The fight for an open internet took one step forward and two steps back this week. As the United Nations Human Rights Council passed a resolution condemning any country that disrupts or censors the internet, Turkey violated the rights championed by the resolution and the European Parliament moved forward with a law that would block terrorist content online.
The UN resolution, which was opposed by China, Russia, and North Korea, stressed that open internet access is a human right. "The same rights that people have offline must also be protected online." Restricting internet activity, it said, was a human rights violation -- in particular, the right to free speech.
They're lofty ideals, but free speech has always been a complicated issue. Toss together a global bullhorn like the internet with the battle against terrorism, and the debate becomes even thornier.
Turkey played a key role in forming the resolution -- which especially called on countries to refrain from shutting down the internet during elections or terror attacks -- but it was quick to fail its first real-world test. Mere days after the vote, it restricted its citizens' access to sites like Facebook, Twitter, and YouTube in the wake of an attack at the airport in Istanbul.
European countries that had supported the resolution also saw no irony when drafting a law aimed at trying to "close websites [used by terrorists], and if this is not possible to block these internet websites," according to chief negotiator, German MEP Monika Hohlmeier.
Cue shades of Donald Trump advocating to shut down the internet.
While countries like China and Iran have long kept tight control over online activity, an increasing number of countries are using internet shutdowns as a method of controlling citizens. There were 15 internet shutdowns around the world in 2015, and at least 21 instances have been recorded so far this year, according to digital rights group Access Now. In more than 25 countries, laws could be interpreted in a way that allows governments to shut down the internet or take over telecom networks, said Peter Micek, Access Now's global policy and legal counsel.
Human rights and internet activists also warn that many more democratic governments are using shutdowns to stifle free speech under the guise of fighting terrorism. "It's becoming the go-to mechanism for governments trying to control the flow of information," said Micek. "It is still the Wild West in terms of what's acceptable behavior and what violates human rights online."

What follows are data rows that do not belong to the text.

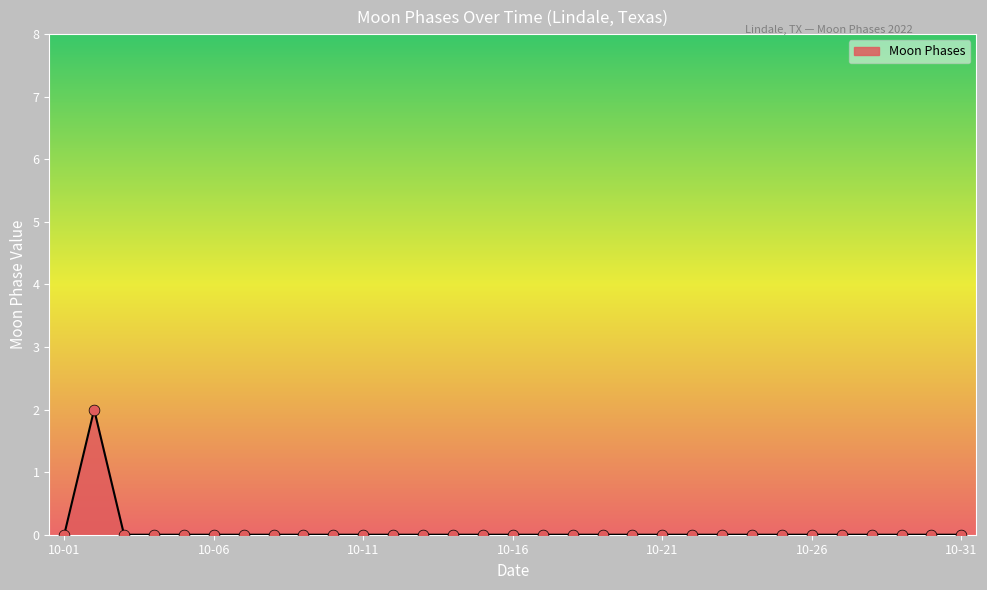

How many lines are shown in the chart?

1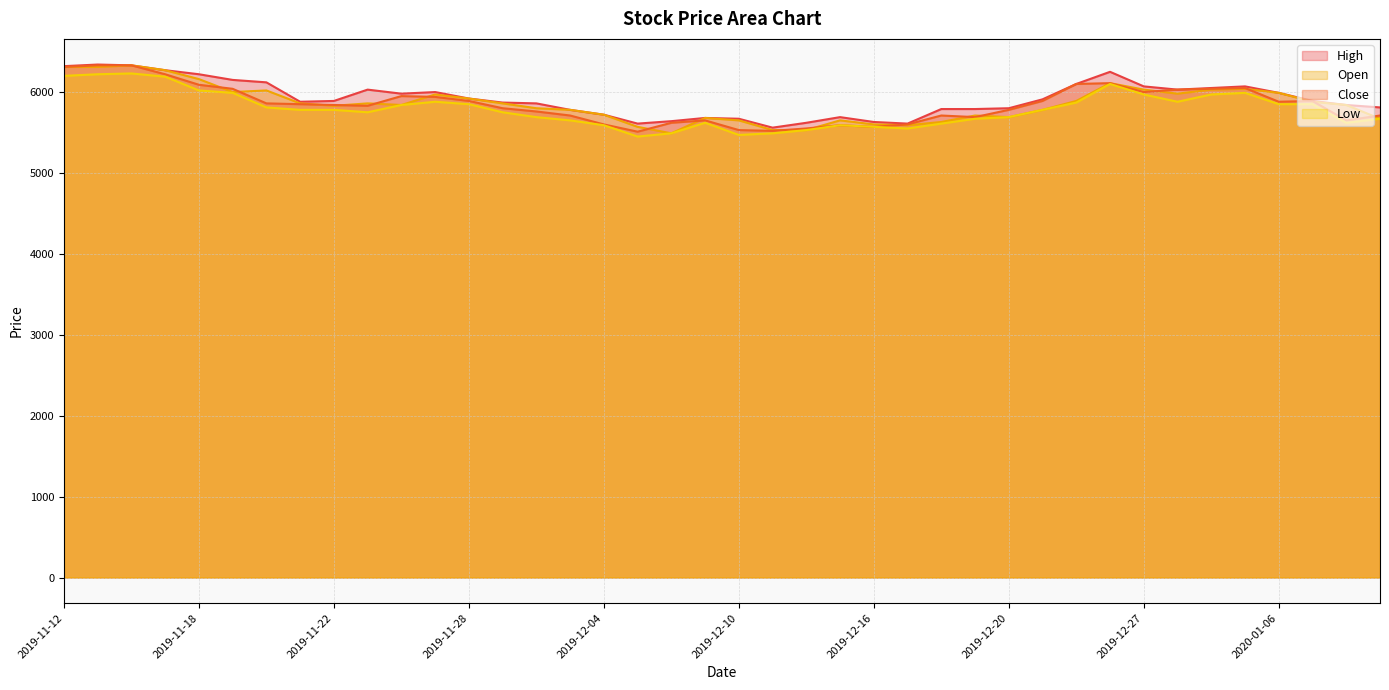

How many data points in Low are above 5780?

18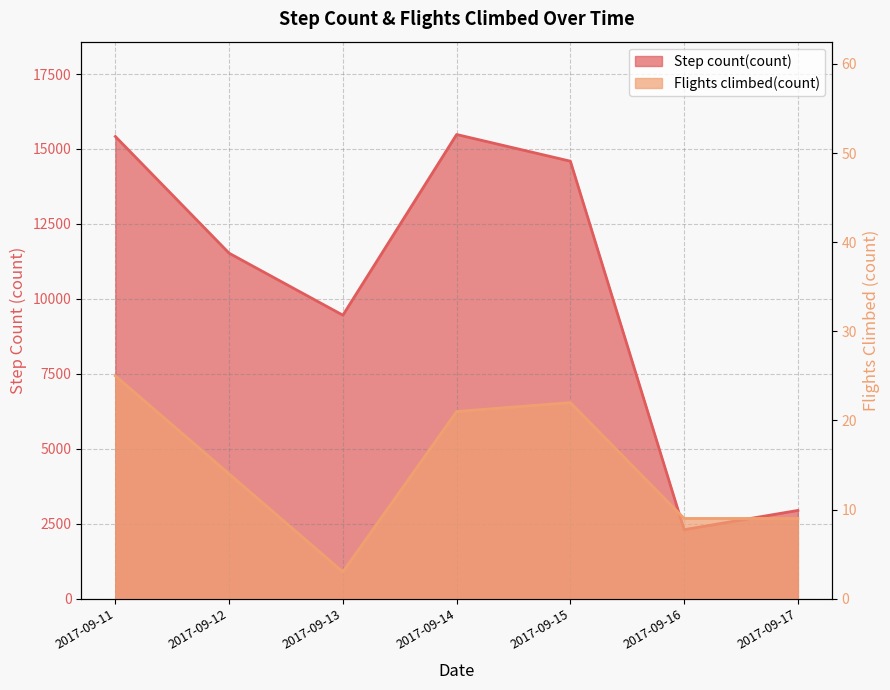

True or false: Step count(count) has a value of 9456.0 at 2017-09-13.

True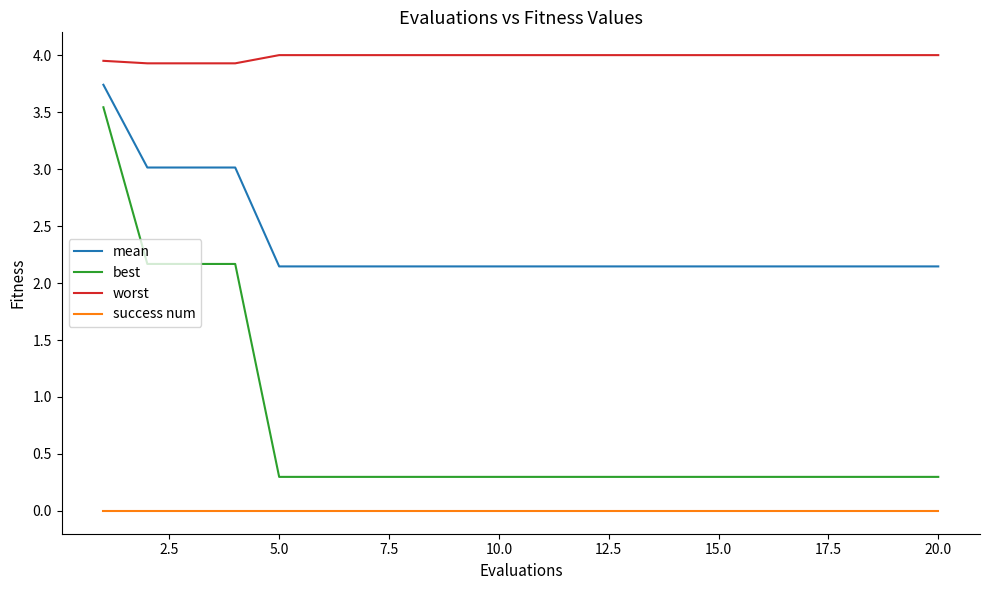

True or false: worst and best intersect in this chart.

False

Actions like the draft EU law go too far in the name of trying to keep the web free from terrorist propaganda, civil rights advocates say. Hohlmeier, for instance, raised the possibility of monitoring internet users' search terms -- although that language was not included in the draft, to the relief of digital rights activists.
The temptation to clamp down on freedoms in the face of terrorist activity is great. But last month the U.S. military repudiated Trump's call to switch off the internet in order to combat ISIL, stating, "We also have to respect the privileges and rights of citizens to have access in the internet as a whole and as a country."
Widespread internet shutdowns are not justifiable, even in times of conflict, Access Now says. "We've seen that internet shutdowns are early warning mechanisms for human rights violations.... [They] are a blunt-force instrument ... and a means never justified by their ends."
Combating terrorism needn't require giving up our human rights. Free speech has always had an uneasy coexistence with hate speech offline, but survived nonetheless. Now it's time to defend those rights online.